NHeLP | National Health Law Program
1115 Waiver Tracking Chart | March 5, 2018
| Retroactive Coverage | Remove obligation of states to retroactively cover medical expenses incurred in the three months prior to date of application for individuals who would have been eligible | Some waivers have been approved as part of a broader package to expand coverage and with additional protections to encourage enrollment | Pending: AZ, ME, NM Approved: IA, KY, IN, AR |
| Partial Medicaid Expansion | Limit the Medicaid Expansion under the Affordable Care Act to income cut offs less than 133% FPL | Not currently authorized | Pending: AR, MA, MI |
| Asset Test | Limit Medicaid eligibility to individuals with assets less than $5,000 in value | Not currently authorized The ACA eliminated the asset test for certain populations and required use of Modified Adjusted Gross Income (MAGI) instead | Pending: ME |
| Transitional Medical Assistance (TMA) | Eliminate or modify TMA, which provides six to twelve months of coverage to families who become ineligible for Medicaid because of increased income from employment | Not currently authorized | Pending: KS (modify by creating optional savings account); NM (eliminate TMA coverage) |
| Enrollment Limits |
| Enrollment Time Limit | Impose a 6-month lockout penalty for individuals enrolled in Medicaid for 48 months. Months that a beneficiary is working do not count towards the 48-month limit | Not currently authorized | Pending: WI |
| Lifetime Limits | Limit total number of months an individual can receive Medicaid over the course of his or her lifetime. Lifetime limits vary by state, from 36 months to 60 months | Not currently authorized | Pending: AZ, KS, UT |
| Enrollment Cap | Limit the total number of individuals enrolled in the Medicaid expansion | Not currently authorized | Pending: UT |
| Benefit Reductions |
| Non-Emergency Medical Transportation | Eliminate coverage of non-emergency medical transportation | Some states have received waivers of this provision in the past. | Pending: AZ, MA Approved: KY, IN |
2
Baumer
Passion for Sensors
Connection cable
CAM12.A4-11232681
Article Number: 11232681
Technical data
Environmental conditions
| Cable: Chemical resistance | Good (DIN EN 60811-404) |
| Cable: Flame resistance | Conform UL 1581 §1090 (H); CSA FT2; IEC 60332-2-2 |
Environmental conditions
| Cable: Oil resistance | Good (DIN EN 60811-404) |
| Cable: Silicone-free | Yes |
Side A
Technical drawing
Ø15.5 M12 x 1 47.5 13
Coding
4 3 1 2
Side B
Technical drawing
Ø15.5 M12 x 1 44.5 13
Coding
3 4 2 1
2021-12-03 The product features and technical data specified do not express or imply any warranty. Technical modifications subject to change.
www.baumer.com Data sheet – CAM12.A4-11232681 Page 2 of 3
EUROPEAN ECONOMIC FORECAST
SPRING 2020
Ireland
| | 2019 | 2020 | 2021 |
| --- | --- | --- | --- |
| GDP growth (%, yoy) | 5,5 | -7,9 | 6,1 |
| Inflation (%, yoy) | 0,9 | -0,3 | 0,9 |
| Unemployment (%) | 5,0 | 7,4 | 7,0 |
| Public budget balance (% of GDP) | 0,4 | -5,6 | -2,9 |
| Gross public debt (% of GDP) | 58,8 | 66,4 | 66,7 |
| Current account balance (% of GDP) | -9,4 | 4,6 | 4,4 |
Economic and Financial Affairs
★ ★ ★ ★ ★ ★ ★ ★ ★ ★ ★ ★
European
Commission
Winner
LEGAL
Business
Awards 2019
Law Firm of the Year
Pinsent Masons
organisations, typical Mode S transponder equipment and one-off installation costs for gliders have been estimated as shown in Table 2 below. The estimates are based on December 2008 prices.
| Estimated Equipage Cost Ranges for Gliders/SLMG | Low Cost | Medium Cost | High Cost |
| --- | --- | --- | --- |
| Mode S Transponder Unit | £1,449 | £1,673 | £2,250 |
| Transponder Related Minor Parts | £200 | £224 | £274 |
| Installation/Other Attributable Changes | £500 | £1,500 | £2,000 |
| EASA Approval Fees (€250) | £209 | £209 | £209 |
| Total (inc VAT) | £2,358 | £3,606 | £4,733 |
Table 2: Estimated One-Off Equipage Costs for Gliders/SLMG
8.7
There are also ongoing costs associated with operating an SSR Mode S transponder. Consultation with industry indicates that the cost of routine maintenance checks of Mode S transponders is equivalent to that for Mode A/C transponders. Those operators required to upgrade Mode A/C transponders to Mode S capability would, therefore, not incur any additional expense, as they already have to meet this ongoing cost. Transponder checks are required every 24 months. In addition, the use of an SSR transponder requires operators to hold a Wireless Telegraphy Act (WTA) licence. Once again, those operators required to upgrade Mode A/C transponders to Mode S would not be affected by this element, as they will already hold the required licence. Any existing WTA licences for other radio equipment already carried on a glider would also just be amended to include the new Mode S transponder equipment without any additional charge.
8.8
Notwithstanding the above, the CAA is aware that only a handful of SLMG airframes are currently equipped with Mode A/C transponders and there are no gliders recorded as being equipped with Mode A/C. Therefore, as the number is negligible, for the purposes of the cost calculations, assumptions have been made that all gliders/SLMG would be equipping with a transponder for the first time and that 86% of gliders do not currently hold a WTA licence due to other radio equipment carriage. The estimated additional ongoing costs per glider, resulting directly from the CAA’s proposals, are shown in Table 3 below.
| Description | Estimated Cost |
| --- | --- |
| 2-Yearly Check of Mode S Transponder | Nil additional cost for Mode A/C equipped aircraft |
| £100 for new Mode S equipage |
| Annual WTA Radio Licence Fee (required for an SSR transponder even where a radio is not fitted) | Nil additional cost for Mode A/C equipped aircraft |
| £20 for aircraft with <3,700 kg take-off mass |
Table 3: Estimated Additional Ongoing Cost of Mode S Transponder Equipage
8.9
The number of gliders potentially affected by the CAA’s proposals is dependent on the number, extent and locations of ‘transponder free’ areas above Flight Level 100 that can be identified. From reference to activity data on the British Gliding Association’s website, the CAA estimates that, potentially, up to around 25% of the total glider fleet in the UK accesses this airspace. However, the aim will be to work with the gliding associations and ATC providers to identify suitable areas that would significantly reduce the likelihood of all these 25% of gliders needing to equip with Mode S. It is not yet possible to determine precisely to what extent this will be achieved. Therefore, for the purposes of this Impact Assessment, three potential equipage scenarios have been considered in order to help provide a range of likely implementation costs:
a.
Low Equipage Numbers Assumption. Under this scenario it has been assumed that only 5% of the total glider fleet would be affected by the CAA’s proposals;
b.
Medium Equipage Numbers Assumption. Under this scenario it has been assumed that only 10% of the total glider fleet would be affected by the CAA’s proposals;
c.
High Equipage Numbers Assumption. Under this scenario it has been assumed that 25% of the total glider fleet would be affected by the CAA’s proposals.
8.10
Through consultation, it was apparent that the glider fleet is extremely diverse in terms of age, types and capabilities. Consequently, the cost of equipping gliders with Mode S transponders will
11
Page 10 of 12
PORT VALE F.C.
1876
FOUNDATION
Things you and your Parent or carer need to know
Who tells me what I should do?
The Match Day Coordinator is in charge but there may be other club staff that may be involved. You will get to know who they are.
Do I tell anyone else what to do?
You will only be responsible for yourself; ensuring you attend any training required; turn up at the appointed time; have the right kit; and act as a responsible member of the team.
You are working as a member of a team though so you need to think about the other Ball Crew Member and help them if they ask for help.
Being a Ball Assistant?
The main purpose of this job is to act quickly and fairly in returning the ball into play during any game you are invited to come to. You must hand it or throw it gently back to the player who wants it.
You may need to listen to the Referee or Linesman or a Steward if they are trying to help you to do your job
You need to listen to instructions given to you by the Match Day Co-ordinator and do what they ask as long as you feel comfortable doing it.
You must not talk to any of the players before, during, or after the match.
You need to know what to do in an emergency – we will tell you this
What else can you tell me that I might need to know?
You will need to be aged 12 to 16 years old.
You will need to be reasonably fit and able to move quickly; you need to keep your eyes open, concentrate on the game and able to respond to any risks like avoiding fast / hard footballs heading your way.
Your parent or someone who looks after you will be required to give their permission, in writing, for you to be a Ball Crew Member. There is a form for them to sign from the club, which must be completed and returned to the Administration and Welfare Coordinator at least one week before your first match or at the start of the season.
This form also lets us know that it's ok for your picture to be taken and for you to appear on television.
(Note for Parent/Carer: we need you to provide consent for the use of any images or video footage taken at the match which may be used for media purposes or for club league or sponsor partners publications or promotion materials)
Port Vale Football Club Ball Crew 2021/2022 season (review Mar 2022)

═══

Exercise description: Lines above that have "after": copy each of them.

Task result:
You must not talk to any of the players before, during, or after the match.
Your parent or someone who looks after you will be required to give their permission, in writing, for you to be a Ball Crew Member. There is a form for them to sign from the club, which must be completed and returned to the Administration and Welfare Coordinator at least one week before your first match or at the start of the season.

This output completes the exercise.